Finance and credit are a fundamental part of the business trading relationship, enabling companies to grow and develop. While it is essential for businesses to have access to finance, it is equally important for lenders and suppliers to secure their receivables. This is typically achieved through various forms of collateral, such as mortgages, guarantees and retention of title.

At CLEMENS, we assist with the establishment of loan relationships and the associated security packages. We specialize in the business community's preferred security instruments, including corporate mortgages, real estate mortgages and surety. Our expertise also includes advice on retention of title and consignment in connection with delivery on credit.

Our advice covers a wide spectrum, including:

  • Establishment of mortgages on receivables and movable property that secure lenders' claims through security in the company's assets.
  • Subordinated and subordinated loans that clarify the position of lenders and borrowers in relation to repayment.
  • Resignation, support, and letters of intent that clarify the parties' intentions and commitments.
  • Negative pledge and dividend restriction agreements, which set the framework for the company's financial transactions under the loan agreement.
  • Assessment of avoidance risks when taking out loans or when providing additional collateral.

We also provide advice on the termination of commitments and trade agreements, as well as on the enforcement of loans and collateral. Our expertise ensures that mortgage and property rights conflicts are handled constructively.


A corporate pledge is a way of providing security by taking groups of assets that the company owns or will own in the future as collateral. This means that the company can still use the assets it has pledged, but there is an official record that they have been pledged. This differs from a hand pledge, where you physically transfer the asset - for example, a machine.

A floating charge can cover broad categories of assets, such as the company's entire inventory or equipment. There is no need to itemize each asset. The lien can be used as collateral for almost any type of debt, making it a flexible tool for securing loans.

Any owner of a business, both natural and legal persons (e.g. a limited liability company), can create a business pledge. The pledge may not be granted in favor of persons or companies closely related to the pledgor.

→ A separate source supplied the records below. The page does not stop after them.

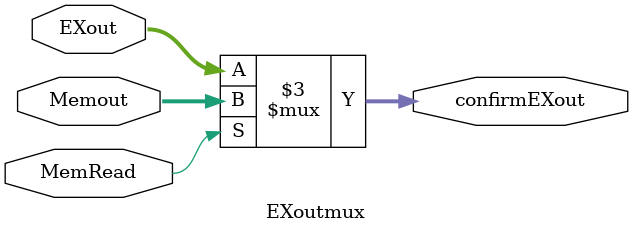
<source format=v>
module _32bitMux(
input [31:0]A,
input [31:0]B,
input s,
output [31:0]result
);
assign result = (s==1)?A:((s==0)?B:31'bz);
endmodule

module _5bitMux(
input [4:0]A,//rd
input [4:0]B,//rt
input s,
input p,
output [4:0]result
);
assign result = (p==1)?((s==1)?A:((s==0)?B:5'bz)):5'b00000;
endmodule

module sigCtrlMux(
input RegDst_,
input RegWrite_,
input ALUSrc_,
input MemRead_,
input MemWrite_,
input MentoReg_,
input [3:0] ALUOp_,
	input [2:0] Loadop_,
    input [1:0] Saveop_,
	input ALUjumplink_,
output reg RegDst,
output reg RegWrite,
output reg ALUSrc,
output reg MemRead,
output reg MemWrite,
output reg MentoReg,
output reg [3:0] ALUOp,
	output reg [2:0] Loadop,
    output reg [1:0] Saveop,
	output reg ALUjumplink,
input riskSig
);
always @(*)begin
	if(riskSig)begin
		 RegDst = 1'b0;
		 RegWrite = 1'b0;
		 ALUSrc = 1'b0;
		 MemRead = 1'b0;
		 MemWrite = 1'b0;
		 MentoReg = 1'b0;
		 ALUOp = 4'b1111;
		 Loadop = 3'b000;
		 Saveop = 2'b00;
		 ALUjumplink =  1'b0;
	end
	else begin
		 RegDst = RegDst_;
		 RegWrite = RegWrite_;
		 ALUSrc = ALUSrc_;
		 MemRead = MemRead_;
		 MemWrite = MemWrite_;
		 MentoReg = MentoReg_;
		 ALUOp = ALUOp_;
		 Loadop = Loadop_;
		 Saveop = Saveop_;
		 ALUjumplink = ALUjumplink_;
	end
end
endmodule

module ALUmux(
	input [1:0]ctrl,
	input [31:0]source,
	input [31:0]aluAns,
	input [31:0]memAns,
	output reg [31:0] out
);
always @(*)begin
	case(ctrl)
		2'b00:out=source;
		2'b01:out=aluAns;
		2'b10:out=memAns;
		default:out=source;
	endcase
end
endmodule

module ALUmux_(
	input [1:0]ctrl,
	input [31:0]source,
	input [31:0]aluAns,
	input [31:0]memAns,
	input [3:0] ALUOp,
	output reg [31:0] out
);
always @(*)begin
	if(ALUOp!=4'b0111)begin
	case(ctrl)
		2'b00:out=source;
		2'b01:out=aluAns;
		2'b10:out=memAns;
		default:out=source;
	endcase
	end
	else out = source;
end
endmodule


module Jumpmux(
	input [4:0] source,//[15:11](rd)
	input [1:0] jumpType,
	output reg [4:0] out
);
always @(*)begin
	if(jumpType==2'b01)
		out = 5'b11111;
	else 
		out = source;
end
endmodule


module Regoutmux(
	input [31:0] data,
	input [1:0] s,
	input [31:0]memAns,
	output reg [31:0] Data
);
	always @(*)begin
		case(s)
		2'b00:Data=data;
		2'b10:Data=memAns;
		default:Data=data;
		endcase
	end
endmodule

module EXoutmux(
	input MemRead,
	input [31:0] EXout,
	input [31:0] Memout,
	output reg [31:0] confirmEXout
);
	always @(*)begin
		if(MemRead) confirmEXout = Memout;
		else confirmEXout = EXout;
	end
	
endmodule

</source>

Business mortgages can include a range of asset types such as trade receivables, inventory, new and used vehicles, inventory, and intellectual property. The important thing is that the pledgor operates a business dealing with the assets in question.

An asset covered by a floating charge can continue to be used in the company's day-to-day operations. This makes a floating charge a flexible and useful form of security that does not restrict business operations.

A floating charge can cover different types of assets specified in legislation, specifically in TL § 47 c, paragraph 3, nos. 1-8. When establishing a floating charge, you select the types of assets to be covered through an electronic registration process. Once an asset group is selected, all assets within that group are automatically covered by the pledge from the moment it is registered. The assets that can be included in a company pledge include:

  • Amounts outstanding from the sale of goods or services.
  • Inventory.
  • Motor vehicles that have not been previously registered, i.e. brand new.
  • Inventory, equipment and technical installations.
  • Fuels and other auxiliary materials, such as gasoline, oil, and coal.
  • Certain types of live animals.
  • Goodwill, domain names, and other intellectual property rights.
  • Previously registered motor vehicles, which typically means used vehicles.

A prerequisite for using these types of assets as business collateral is that the company is trading in the relevant area, for example, trading in used vehicles.

If there is uncertainty about which category a specific asset belongs to, it is crucial how the asset is actually used in the business. This is especially relevant if there is doubt as to whether an asset belongs to a category covered by a floating charge or another category. An important aspect of floating charges is its flexibility and global applicability; an asset is covered by floating charges regardless of its geographical location as long as it is owned by the company, meaning that assets located abroad can also be included.